- Passage provided -
==============================
Video Games
Opinion > Video Games

Destruction AllStars review: Smashing with little substance

Destruction AllStars mixes car crash mayhem with a vibrant aesthetic to compelling effect, although there’s little under the hood to keep player’s coming back.
Destruction AllStars review: Smashing with little substance
Vehicle-based destruction is a game-type distinctly tied to the 90s, when Destruction Derby, Twisted Metal and Vigilante 8 were lucrative franchises for the original PlayStation. The Burnout series somewhat took the reins with its sparkling takedowns and popular Crash modes, but there’s been little to shout about since when it comes to bashing cars and watching the slow-motion sparks fly.

Destruction AllStars then, is a welcome and refreshing prospect in 2021. Originally scheduled as a PS5 launch title, the game has found a far more suitable release as a freebie for PS Plus subscribers (at least until 5th April), hoping to emulate the player base push which catapulted Rocket League and Fall Guys to zeitgeist success.

While Destruction AllStars doesn’t feel distinct enough to hit that popularity, the core gameplay is a blast. Playing as one of 16 characters, all with unique abilities and hero vehicles, you’re thrown into a combat arena to rack up points by smashing into opponents. The action switches between on-foot and in-car controls, with the best players wrecking opponents until your own car’s health falls low, at which point you can eject yourself and run about the field freely, collecting shards to attain power-ups while finding another car atop platforms to get back into the mayhem.

Destruction AllStars thrives when you nail the transitions between car combat (Picture: Sony)

Once you’ve wrapped your head around the mechanics, the transitions between car destruction and ejecting yourself into a new opportunity is where Destruction AllStars shines. While being on-foot sounds significantly less fun than shunting enemies behind the wheel, it’s only marginally so thanks to the flexibility on offer. There's wall-running, timed power-ups which enable faster movement and double jumps, along with the ability to take over enemy cars by jumping onto the hood and completing a button-prompt mini-game. The latter is difficult to pull off, especially in online matches where latency becomes an issue, but hopefully developer Lucid Games can iron this out in planned future updates.

The heroes too possess far more personality than their Fortnite-like designs would suggest. While they’re not quite Overwatch standard, they possess enough distinctive traits to keep them memorable - mostly through their hero vehicles which each have specific power-ups. These range from shooting fires from wheels, covering your vehicle in spikes, or my personal favourite Hana, who has a samurai blade to split opponents in two.
==============================
- Activities -
1: According to the Destruction AllStars review, how many playable characters does the game offer?
2: Reproduce the portion of the Destruction AllStars review between "Destruction AllStars then, is" and "to zeitgeist success.", inclusive.
3: Proceed with the Destruction AllStars review from the point at which it stops.
==============================
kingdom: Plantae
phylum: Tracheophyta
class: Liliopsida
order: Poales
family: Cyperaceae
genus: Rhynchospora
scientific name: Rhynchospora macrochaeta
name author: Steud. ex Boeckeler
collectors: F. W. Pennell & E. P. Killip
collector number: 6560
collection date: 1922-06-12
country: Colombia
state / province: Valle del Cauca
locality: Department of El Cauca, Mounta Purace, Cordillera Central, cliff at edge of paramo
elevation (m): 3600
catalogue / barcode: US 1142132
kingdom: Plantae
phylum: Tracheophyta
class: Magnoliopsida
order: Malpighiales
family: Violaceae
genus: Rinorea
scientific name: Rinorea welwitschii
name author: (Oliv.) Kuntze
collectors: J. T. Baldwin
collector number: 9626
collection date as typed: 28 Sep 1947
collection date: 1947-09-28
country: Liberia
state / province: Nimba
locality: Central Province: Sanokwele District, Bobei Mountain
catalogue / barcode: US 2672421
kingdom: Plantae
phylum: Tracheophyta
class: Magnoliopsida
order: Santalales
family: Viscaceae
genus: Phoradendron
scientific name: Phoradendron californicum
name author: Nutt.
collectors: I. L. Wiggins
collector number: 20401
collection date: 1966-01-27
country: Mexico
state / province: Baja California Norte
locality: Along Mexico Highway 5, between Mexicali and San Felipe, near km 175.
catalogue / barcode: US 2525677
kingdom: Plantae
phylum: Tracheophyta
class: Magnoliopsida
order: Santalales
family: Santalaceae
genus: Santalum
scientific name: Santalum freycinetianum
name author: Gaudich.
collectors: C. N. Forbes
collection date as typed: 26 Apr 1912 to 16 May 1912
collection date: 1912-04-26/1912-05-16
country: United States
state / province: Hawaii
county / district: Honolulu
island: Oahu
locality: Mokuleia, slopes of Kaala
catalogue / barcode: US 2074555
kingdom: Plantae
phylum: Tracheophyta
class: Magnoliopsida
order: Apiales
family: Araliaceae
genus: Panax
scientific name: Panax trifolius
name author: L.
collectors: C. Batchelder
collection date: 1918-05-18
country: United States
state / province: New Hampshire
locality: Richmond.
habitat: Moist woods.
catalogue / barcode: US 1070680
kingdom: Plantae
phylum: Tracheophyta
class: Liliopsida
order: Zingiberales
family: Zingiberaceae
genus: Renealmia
==============================
- Outputs for the tasks -
1: 16

2:
Destruction AllStars then, is a welcome and refreshing prospect in 2021. Originally scheduled as a PS5 launch title, the game has found a far more suitable release as a freebie for PS Plus subscribers (at least until 5th April), hoping to emulate the player base push which catapulted Rocket League and Fall Guys to zeitgeist success.

3:
There’s plenty to like about Destruction AllStars, especially when the car combat captures the same satisfying weight of Burnout’s destruction. The main problem at launch however, is how bare bones the package is. There’s four modes available at the outset divided between solo and 8v8 team games. Mayhem is the standard essence of Destruction AllStars, where players rack up points by causing as much damage as possible. Gridfall elevates the tension by only giving you one life (although you can earn respawns through damage points) with a small, degrading space to drive around, with the last person standing declared the winner.

These solo modes are the standouts of the package. The team games in Carnado and Stockpile, where it’s about banking damage points in hotspots around the map, face the fundamental issue of reducing the amount of chaos and carnage around you. When half the players are on your side, the bigger challenge becomes finding an opponent you should be smashing into, stripping out fun from chaining slams together and interrupting the manic gameplay flow found in solo matches.

Destruction AllStars nails the weighty car combat (Picture: Sony)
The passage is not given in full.